On Sunday, July 25, hundreds of youth marched from Parque Metropolitano in the foothills of Quito, Ecuador, to Plaza San Francisco in the heart of the Old Town. There they met up with thousands more people who had come from across the Americas to attend the first ever Social Forum of the Americas.

The march was both a symbolic opening and closing. The festivities in Plaza San Francisco kicked off a week of workshops, panels, seminars and cultural exchanges meant to unite people from Canada to Argentina in their struggles for human rights. The march down through the centre of Quito also marked the official closing of the Campamento Juventud (Youth Camp), which opened July 21. People are still able to camp out until the end of the forum, but they will have to cook for themselves and there will be no more workshops.

Youth camps have become a tradition at the various social forums, both regional and global, providing a space for youth and others to meet and live together in a collectively-run area during social forums. The camps have come to cover two major needs of people attending social forums: a sense of community with the others attending the forum, and an affordable place to stay when hotel managers hike rates knowing their city will be teeming with thousands of foreigners for a week.

Looking back on the camp that brought together almost 600 campers, organizers say it was the small miracles that held the whole thing together.

With so many people arriving anywhere from the middle of the afternoon to the middle of the night, hesitance on the part of city officials to co-operate with the project and only five people officially on the organizing committee leading up to the camp, there was room for as many things to go wrong as went right.
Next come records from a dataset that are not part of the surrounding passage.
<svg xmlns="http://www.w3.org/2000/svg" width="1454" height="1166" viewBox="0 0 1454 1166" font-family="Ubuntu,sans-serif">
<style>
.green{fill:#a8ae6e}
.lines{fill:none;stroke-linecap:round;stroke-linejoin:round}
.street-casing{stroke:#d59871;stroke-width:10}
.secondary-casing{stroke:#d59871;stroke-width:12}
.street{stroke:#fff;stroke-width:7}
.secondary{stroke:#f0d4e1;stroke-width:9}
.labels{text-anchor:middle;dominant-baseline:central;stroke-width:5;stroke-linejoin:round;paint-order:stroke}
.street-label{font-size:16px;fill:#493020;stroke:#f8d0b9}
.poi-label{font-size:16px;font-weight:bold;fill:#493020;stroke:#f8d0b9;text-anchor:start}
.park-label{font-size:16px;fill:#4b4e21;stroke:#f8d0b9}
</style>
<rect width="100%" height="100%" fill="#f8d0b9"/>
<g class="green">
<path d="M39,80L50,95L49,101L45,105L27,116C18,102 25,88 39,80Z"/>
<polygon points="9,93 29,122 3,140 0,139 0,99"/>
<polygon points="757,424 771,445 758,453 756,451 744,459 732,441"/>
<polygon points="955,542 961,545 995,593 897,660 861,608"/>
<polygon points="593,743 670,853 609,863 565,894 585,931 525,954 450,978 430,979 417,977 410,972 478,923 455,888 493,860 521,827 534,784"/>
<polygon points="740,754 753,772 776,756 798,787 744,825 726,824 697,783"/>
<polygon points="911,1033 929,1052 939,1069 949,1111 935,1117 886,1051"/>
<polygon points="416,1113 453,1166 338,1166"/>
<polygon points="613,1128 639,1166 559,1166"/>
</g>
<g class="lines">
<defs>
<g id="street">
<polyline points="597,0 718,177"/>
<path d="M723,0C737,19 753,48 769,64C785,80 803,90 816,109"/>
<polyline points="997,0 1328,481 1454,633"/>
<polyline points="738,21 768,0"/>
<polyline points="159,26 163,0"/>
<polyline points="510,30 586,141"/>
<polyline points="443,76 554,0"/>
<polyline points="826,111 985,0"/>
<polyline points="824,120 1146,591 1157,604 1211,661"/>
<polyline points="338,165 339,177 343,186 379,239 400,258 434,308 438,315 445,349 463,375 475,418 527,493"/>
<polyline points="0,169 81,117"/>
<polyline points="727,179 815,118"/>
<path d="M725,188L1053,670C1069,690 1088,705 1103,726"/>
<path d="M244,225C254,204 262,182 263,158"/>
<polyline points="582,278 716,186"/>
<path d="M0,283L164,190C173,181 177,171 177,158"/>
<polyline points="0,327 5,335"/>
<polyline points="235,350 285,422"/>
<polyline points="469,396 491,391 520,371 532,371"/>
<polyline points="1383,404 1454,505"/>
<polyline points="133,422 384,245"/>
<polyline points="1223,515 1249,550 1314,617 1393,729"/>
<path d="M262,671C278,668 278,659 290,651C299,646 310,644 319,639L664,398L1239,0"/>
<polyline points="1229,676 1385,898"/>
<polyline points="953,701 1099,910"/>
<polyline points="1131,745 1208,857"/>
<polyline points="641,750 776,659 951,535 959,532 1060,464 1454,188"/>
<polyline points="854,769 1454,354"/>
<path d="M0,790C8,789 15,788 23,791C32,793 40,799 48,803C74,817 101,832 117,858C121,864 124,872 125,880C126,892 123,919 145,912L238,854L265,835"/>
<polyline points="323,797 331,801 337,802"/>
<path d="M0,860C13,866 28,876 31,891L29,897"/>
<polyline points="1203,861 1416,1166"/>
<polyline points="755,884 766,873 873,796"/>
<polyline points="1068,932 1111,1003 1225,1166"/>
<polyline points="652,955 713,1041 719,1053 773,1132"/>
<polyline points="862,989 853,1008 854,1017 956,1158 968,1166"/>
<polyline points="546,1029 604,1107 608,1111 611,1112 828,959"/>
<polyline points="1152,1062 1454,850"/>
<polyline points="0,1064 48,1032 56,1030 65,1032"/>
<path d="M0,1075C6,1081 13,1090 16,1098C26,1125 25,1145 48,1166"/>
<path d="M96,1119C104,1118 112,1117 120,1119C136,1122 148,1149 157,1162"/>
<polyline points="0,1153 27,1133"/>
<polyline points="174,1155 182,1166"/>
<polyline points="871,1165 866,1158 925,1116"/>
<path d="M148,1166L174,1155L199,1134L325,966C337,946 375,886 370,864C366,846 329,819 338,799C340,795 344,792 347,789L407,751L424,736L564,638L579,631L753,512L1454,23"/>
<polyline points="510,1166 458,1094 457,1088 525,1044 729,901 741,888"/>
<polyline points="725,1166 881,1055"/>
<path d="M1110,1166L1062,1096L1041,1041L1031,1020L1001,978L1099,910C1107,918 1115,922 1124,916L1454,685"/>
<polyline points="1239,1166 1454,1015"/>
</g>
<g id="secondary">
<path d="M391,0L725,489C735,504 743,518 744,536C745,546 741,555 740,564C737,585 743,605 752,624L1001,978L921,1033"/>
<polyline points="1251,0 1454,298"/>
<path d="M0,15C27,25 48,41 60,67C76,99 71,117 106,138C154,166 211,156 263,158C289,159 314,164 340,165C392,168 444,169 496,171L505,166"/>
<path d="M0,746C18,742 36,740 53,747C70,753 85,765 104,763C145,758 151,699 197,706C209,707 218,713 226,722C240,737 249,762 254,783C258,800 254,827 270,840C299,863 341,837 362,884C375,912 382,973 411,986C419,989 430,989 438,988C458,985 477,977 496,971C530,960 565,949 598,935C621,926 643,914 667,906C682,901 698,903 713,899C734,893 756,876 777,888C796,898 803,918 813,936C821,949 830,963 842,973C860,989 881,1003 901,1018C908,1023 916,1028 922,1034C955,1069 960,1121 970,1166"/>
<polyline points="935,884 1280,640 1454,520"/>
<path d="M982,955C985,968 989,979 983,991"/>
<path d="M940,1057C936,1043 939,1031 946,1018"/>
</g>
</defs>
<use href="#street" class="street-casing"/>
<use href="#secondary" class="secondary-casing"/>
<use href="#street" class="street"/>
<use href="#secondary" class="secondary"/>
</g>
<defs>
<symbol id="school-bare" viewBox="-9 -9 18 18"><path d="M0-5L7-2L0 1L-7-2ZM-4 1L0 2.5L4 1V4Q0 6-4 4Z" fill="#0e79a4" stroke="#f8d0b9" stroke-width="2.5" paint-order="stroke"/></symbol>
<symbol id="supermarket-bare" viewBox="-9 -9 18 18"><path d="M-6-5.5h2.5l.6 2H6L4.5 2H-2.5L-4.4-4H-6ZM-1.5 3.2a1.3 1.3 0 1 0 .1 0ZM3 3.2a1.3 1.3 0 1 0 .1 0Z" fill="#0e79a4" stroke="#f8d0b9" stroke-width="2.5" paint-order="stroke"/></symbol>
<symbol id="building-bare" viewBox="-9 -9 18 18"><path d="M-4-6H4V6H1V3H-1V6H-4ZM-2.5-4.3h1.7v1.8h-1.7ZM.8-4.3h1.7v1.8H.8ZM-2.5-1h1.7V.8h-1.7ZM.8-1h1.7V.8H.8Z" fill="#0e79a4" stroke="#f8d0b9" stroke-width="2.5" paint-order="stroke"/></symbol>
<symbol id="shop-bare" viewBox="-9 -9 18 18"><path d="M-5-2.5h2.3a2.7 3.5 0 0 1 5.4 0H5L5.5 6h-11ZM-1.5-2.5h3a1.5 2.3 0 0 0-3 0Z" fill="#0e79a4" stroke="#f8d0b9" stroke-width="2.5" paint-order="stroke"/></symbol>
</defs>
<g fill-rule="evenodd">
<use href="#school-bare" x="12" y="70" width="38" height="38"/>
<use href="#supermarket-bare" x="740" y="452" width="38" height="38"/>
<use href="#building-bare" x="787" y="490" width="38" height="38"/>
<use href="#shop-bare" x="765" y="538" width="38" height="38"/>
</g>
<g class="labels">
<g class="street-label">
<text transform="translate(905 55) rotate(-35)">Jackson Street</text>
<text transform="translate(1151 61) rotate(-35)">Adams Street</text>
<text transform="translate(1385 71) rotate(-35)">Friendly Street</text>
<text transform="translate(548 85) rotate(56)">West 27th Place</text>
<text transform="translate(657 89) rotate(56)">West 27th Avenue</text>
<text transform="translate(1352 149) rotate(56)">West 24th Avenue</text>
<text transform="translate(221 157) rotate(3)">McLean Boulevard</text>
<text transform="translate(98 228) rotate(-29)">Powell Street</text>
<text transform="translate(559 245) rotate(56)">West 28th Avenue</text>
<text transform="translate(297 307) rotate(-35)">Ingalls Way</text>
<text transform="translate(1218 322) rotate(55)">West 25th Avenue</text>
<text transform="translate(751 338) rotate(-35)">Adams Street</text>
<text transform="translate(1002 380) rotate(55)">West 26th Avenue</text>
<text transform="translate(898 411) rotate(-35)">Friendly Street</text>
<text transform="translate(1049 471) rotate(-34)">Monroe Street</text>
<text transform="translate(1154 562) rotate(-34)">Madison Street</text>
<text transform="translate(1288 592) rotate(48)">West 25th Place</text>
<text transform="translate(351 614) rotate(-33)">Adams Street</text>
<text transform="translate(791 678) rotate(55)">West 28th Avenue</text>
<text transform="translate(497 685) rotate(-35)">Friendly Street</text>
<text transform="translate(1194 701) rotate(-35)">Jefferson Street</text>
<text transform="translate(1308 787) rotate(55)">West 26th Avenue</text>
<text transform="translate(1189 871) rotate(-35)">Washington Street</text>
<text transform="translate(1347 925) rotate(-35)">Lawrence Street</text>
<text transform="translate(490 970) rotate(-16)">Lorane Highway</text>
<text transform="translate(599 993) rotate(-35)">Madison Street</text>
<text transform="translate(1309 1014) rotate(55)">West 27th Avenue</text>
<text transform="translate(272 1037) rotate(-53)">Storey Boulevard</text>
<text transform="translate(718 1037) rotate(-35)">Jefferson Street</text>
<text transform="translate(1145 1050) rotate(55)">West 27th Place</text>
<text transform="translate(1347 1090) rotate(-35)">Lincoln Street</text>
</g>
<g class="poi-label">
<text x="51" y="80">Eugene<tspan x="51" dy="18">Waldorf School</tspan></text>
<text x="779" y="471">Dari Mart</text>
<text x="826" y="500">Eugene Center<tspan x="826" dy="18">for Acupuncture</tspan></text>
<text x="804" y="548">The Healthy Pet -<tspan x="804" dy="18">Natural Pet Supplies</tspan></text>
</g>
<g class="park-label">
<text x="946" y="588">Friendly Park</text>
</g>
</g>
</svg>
The process to set up the camp, according to organizers Jose Phoano and Veronica Leon, both from Ecuador, was jumpy from the beginning. Although there were eventually 12 on the organizing committee once the camp started, it was up to only five individuals to go through the process of negotiating with the city and setting up all the logistics for the camp. Although much help was also given by the social forum organizing committee itself, the bulk of the resources needed had to be found from other places.

The most difficult task was finding a site for the camp. Parque Metropolitano lies on the outskirts of town, with little access to public transportation, particularly for early morning workshops, and about an hour’s walk from the site of the forum. Although the park offers more resources and space than many of the others in town, including bathrooms and a building converted into a gathering hall and convenience store, organizers were originally pushing for something much closer to downtown.

“The city was hesitant to have the camp set up downtown,” said Phoano. “We asked for water, sanitation, medical resources. The answer was always that they didn’t have any. As soon as we decided to go to Metropolitano, all of a sudden they could help.” Eventually, organizers were able to gather together just about everything they needed, including more than enough food supplied by local farmers to feed the campers staying there.

Another significant issue was that of collectively running the camp. While there was a team of people who organized logistics, the camp itself, like other youth camps, was meant to be run in a collective fashion. That meant pitching in with cooking, doing odd jobs, running workshops, etc. Organizers found it difficult to get as much help as was needed from campers, although everything got done in the end.

“There was a problem with decentralization,” said camper Ariane Blais from Montreal. A lot of what needed to be done either didn’t necessarily get transmitted to the campers themselves or received an ambivalent reaction from campers, she explained. “It was clear, though, that the organizers were working hard,” she added.

Andres Rueda, another camper from Armenia, Colombia, agreed. “It seemed that it was always the same people cooking. People saw what had to be done as tasks, not as part of their participation in the camp.”

Leon and Phoano agreed that this was one of the most difficult tasks they faced. “It was difficult to explain that collective working doesn’t end with washing your own dishes,” said Phoano.

“That’s one of the issues with collective organizing,” said Blais, 20. “You can’t just impose it on people.”

The camp also provided an area for those in attendance to exchange information both through autonomously organized workshops as well as simply sitting around the campfires, which happened early and often as soon as the sun went down each night around seven.

With a plethora of panels and seminars in the coming week, though, more social encounters often won out at the camp. Although there were still many workshops filled with challenging discussions, the possibility of simply meeting people who had lived different experiences and could provide new perspectives on one’s own experiences seemed to carry the day. These exchanges took place everywhere from the eating area on an outcrop looking out over the city below to the half dozen campfires where music from across the Americas flowed out long into the night. Although more structured exchanges may have been expected, little complaint was ever heard.

“I feel like I have been able to better discover where I fit in to the larger struggles in across the Americas,” explained Rueda. Being able to live in the same area as people from across the Americas for a week provided him with a chance to both build his understanding of the issues facing others and to connect with them on a much more personal level. “It meant a lot just to be able to look people in the eyes.”